Osmanlı döneminde böyle bir sorun olmadığını, münferit kimi ayaklanmalar dışında tüm vatandaşlarına olduğu gibi Kürtlere de eşit hakların verildiğini, asıl sorunun cumhuriyetle başladığını söyleyen Baskın Oran sözlerine şöyle devam etti:

“Lozan Antlaşmasıyla birlikte oluşan Türkiye Devleti, Cumhuriyetin ilanıyla birlikte bir ulus yaratma çabasına girdi. O günün koşullarında Türk Ulusu fikri ağır bastığı için Türkler dışındaki yurttaşları ya tamamen yok etme, yada ülke dışına çıkmaya zorladı, bunu yapamadıklarını da asimilasyona tabi tuttu.

Ancak devletin kurucu unsurlarından olan Kürtleri uzun yıllar asimilasyon politikasıyla kontrol altında tutmaya çalışsa da bunu başaramadığı bugün daha net anlaşılmaktadır. En belirgin ve doğal haklarından olan ana dilini konuşma ve günlük yaşamında kullanma hakkını engellemeyi uzun süre gerçekleştirse de 12 Eylül darbecilerinin özellikle de Diyarbakır cezaevinde yaptığı işkenceler önce mağduriyet, ardından da terör örgütünü doğurdu.

Siyasi Partiler, seçim yasaları ve dernekler kanununda bulunan Kürtçe dilini yasaklayan maddeler; terör örgütünün “size ana dilinizi bile haram ettiler” argümanını kullanmasına uygun ortamı yarattı.

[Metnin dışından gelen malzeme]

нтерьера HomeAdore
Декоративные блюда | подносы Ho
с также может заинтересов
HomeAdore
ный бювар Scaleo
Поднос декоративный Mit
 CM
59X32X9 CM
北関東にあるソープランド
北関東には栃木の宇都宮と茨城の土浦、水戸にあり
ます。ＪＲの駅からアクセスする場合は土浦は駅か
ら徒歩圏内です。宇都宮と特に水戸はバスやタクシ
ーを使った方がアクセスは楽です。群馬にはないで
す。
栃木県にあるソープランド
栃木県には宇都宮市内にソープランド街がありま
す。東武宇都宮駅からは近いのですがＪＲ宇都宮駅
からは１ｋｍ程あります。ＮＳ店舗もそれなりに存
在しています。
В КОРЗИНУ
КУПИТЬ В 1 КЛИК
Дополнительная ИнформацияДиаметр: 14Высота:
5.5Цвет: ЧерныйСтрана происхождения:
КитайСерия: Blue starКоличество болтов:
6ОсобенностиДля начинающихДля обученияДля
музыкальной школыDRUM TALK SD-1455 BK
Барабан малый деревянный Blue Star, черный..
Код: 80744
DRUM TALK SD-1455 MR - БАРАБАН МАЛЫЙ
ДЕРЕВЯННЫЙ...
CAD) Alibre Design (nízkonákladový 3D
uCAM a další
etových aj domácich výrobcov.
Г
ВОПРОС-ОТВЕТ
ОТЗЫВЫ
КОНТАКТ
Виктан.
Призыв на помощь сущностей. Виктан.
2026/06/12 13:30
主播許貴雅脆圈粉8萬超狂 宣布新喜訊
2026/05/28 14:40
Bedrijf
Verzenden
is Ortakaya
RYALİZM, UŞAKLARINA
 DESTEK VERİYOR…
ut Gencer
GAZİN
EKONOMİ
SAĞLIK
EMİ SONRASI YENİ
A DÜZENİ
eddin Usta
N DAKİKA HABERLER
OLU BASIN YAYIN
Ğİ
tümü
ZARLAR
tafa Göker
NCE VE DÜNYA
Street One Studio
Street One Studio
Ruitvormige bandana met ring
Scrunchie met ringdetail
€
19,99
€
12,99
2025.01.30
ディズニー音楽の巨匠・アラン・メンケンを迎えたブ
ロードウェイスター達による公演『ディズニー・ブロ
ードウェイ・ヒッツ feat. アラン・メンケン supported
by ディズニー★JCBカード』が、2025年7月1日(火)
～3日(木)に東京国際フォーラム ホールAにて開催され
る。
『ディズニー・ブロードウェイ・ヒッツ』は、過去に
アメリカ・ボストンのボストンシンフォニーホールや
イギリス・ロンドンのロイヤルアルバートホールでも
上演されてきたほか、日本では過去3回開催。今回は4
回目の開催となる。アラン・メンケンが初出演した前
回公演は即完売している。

Eğer Uluslar arası antlaşmalar ve Avrupa Konseyinin üye ülkeler tarafından kabul edilen sözleşmelerine sadık kalınsa zaten terörün elinden tüm kozları alınmış olurdu.
Bunu yapmak yerine sözleşmelere bir dolu çekinceler koyarak imzalayan hükümetler bir anlamda mağdur bir halk yarattılar ve terörün destek bulacağı bir iklim oluşturdular.
Önce Türkler tarafından başlatılan milliyetçilik doğal olarak ardından kürt milliyetçiliğini yarattı. Bu gün barışın önündeki en büyük engel milliyetçiliktir ve kürt sorunu çözülmeden terörün sonlandırılması da mümkün değildir.
AK Parti iktidarının da yalnızca askeri yöntemlerle terörün önlenemeyeceğini kabul ederek, bir yandan da sosyal ve siyasi politikaları yaşama geçirmesi gerekir.Bu konuda geçmişte başlattığı demokratik açılımları sürdürmesi, mahcup tavırları bir yana koyup, kararlı biçimde yeni anayasa çalışmalarını da hızlandırması gerekir.Bir daha faili meçhullerin olmaması, devlet içine sızmış karanlık çetelerin dağıtılması, Türkiye Cumhuriyeti vatandaşı olan herkese eşit yurttaşlık temelinde kendi dilini, kültürünü yaşamasına olanak verilmesi, savaş çığırtkanlarının niyetlerinin boşa çıkarılması, gerçek anlamda bir demokrasinin tüm kurum ve kurullarıyla hayata geçirilmesi için yeni, çağdaş, sivil bir anayasaya ihtiyaç vardır” dedi.